Throughout her early career at the Torlak Institute, Gligić collaborated with German virologist Professor Rudolf Siegert, co-editor of the monograph Marburg Virus Disease (Springer, 1971). Together, they co-authored a chapter documenting clinical and epidemiological observations during the 1967 outbreak.

=== Smallpox outbreak (1972) ===
In March 1972, following a growing number of unexplained febrile cases in Kosovo and Metohija, Ana Gligić was urgently called to the Torlak Institute to analyze samples collected from the region. On the night of 15 March, she received the specimens and, by early morning, confirmed the presence of the smallpox virus—marking the return of the disease to Europe for the first time in decades. The outbreak had originated from Ibrahim Hoti, a pilgrim returning from the Middle East, who unknowingly transmitted the virus to several individuals, including teacher Latif Mumdžić. Mumdžić’s illness went unrecognized during hospitalizations in Novi Pazar, Čačak, and Belgrade, facilitating further spread.

Once the diagnosis was confirmed, Gligić joined national containment efforts, often traveling by car or helicopter to infected areas. She personally led the inactivation of the smallpox virus at the Torlak Institute, ensuring its safe destruction. Reflecting on the night she was summoned, she said: "I felt like a soldier. They invested in my education so I could be useful in such moments. It would have been a betrayal not to respond."

=== Hantavirus research ===
Her research on Hantavirus hemorrhagic fever with renal syndrome (HFRS) and isolation of hantaviruses unique to the Balkans gained her international recognition.

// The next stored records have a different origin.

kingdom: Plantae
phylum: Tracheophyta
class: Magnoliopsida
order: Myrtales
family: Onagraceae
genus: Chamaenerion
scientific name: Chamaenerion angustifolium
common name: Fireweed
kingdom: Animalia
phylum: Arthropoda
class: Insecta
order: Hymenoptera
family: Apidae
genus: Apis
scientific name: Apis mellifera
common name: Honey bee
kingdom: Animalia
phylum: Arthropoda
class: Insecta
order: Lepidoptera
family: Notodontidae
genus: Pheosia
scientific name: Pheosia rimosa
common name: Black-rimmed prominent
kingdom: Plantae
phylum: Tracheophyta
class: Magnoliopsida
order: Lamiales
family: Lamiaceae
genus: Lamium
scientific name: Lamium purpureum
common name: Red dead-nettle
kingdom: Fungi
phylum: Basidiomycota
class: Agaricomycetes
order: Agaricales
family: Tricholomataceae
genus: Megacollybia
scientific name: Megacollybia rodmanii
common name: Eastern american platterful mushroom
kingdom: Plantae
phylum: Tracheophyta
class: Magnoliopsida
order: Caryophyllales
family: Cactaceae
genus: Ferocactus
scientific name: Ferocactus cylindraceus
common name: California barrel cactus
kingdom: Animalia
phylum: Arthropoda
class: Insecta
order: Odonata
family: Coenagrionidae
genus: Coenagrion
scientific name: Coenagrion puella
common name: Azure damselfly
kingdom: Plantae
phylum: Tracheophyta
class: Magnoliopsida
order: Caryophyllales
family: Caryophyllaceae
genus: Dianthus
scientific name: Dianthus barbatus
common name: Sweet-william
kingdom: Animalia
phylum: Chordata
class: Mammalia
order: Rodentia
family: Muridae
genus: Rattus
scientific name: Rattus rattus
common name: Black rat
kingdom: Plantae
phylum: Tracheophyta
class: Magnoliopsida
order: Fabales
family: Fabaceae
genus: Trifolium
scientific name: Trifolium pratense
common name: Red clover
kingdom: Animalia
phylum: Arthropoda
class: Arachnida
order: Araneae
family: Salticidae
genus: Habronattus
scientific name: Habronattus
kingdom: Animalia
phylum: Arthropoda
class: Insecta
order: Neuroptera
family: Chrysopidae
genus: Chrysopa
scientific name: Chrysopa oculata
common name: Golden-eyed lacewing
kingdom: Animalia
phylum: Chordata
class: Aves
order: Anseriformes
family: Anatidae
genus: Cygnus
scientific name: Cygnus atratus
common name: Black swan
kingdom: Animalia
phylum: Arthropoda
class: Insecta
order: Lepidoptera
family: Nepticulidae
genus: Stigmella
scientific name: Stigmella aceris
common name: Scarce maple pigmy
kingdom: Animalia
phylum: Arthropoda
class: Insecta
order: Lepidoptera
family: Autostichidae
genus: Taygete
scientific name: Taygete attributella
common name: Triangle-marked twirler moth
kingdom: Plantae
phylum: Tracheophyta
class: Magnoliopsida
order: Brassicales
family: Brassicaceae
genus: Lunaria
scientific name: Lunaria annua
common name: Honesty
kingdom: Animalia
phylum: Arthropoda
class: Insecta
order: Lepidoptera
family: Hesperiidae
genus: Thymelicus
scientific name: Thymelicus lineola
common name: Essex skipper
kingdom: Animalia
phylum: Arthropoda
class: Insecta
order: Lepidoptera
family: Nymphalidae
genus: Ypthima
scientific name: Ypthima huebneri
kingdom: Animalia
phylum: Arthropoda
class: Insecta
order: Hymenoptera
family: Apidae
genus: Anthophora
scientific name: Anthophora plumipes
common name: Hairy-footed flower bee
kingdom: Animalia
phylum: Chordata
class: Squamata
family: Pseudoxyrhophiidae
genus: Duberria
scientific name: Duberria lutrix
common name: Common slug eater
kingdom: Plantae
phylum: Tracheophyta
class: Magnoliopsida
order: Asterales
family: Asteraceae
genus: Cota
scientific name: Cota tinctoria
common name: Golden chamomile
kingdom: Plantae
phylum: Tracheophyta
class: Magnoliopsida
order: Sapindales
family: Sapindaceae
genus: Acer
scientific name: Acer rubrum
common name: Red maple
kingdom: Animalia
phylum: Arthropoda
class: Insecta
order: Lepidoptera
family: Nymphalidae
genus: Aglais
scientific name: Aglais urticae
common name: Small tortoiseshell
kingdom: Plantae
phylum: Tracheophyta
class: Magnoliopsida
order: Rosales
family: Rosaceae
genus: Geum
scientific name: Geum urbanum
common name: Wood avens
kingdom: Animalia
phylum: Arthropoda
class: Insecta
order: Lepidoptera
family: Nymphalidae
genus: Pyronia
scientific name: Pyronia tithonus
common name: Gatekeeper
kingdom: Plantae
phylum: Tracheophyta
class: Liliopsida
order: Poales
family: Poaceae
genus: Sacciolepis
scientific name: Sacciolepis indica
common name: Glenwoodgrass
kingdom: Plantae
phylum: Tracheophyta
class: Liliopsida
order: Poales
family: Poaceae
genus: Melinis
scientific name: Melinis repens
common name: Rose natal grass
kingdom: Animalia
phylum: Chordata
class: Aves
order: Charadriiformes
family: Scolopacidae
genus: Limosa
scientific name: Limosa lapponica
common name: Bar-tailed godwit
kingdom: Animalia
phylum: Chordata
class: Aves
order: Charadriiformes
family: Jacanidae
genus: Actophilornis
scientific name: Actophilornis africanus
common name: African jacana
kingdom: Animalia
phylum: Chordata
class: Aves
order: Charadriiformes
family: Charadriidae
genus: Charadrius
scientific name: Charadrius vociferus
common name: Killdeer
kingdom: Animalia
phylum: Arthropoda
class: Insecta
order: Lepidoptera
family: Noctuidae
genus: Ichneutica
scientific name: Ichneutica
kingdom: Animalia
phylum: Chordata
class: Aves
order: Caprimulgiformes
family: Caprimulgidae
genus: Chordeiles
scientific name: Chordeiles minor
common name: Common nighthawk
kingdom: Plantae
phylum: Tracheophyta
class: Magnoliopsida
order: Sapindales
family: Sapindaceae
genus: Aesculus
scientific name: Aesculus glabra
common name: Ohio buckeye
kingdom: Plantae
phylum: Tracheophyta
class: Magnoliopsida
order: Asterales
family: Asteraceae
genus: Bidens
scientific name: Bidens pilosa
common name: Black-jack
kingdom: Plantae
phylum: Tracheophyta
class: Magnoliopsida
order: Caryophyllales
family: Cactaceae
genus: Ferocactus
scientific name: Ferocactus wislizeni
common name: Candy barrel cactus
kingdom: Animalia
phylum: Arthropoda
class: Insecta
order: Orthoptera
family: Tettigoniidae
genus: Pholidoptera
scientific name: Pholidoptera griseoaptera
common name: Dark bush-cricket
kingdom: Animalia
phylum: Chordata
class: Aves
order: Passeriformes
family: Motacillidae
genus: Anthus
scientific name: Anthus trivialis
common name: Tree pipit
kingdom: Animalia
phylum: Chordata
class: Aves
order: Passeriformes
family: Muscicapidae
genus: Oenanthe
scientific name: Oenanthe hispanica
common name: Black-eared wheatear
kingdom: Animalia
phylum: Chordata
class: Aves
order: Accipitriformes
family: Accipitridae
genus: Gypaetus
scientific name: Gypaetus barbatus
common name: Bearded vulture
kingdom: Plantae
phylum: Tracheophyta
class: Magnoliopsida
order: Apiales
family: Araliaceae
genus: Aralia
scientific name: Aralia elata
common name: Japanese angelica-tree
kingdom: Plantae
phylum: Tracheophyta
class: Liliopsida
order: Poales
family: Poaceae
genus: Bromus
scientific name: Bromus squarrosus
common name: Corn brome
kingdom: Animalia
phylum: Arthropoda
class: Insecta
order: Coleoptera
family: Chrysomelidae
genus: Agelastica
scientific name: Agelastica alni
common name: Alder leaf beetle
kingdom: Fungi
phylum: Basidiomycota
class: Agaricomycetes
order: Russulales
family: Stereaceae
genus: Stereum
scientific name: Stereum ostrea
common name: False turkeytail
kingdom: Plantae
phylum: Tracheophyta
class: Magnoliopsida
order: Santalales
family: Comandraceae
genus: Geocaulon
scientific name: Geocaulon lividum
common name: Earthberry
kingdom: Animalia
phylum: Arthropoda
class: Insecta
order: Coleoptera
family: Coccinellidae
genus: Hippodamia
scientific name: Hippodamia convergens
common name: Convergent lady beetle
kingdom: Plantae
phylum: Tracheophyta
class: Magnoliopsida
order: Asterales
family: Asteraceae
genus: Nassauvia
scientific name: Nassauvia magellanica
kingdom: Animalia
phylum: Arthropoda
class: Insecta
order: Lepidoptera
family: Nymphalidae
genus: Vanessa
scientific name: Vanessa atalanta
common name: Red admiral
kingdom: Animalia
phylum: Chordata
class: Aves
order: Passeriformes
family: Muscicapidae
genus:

In 1992, she co-authored the first scientific report describing the "Belgrade virus," a novel hantavirus strain isolated in Yugoslavia.
From the early 1980s, Gligić closely collaborated with Korean virologist Professor Ho Wang Lee, the discoverer of the Hantaan virus. She was a founding and active member of the International Society for Hantaviruses, significantly contributing to the global scientific exchange in this field.

=== Other pathogen research ===
In addition to her work on viral hemorrhagic fevers, Gligić conducted research on the West Nile virus, monitoring its spread and epidemiological risk in Southeastern Europe. She was also involved in laboratory studies of Coxiella burnetii, the bacterium that causes Q fever, focusing on zoonotic transmission and biosafety.

Throughout her early career at the Torlak Institute, Gligić collaborated with German virologist Professor Rudolf Siegert, co-editor of the monograph Marburg Virus Disease (Springer, 1971). Together, they co-authored a chapter documenting clinical and epidemiological observations during the 1967 outbreak.

== Recognition and legacy ==
In 2025, The Lancet Infectious Diseases published an obituary recognizing Gligić as a "renowned virologist and expert in medical microbiology" and concluded: "The world will not forget her contribution to science and health care; she will be remembered forever."

== Selected publications ==
- Gligić, A.; Stojanović, R.; Obradović, M.; Radović, I.; Nikolić, M.; Shelokov, A. (1971). "Two cases of Cercopithecus-monkey-associated haemorrhagic fever". Bulletin of the World Health Organization. 45(5–6): 567–573. PMID 5316914.
- Gligić, A. (2009). "A forgotten episode of Marburg virus disease: Belgrade, Yugoslavia, 1967". Microbiology and Molecular Biology Reviews. 73(4): 935–944. doi:10.1128/MMBR.00022-09.
- Gligić, A. et al. (1992). "Belgrade Virus: A New Hantavirus Causing Severe Hemorrhagic Fever with Renal Syndrome in Yugoslavia". The Journal of Infectious Diseases. 166(1): 113–120. doi:10.1093/infdis/166.1.113.
- Ristanović, E. et al. (2016). "Smallpox as an actual biothreat: lessons learned from its outbreak in ex-Yugoslavia in 1972". Ann Ist Super Sanita. 52(4): 587–597. doi:10.4415/ANN_16_04_21.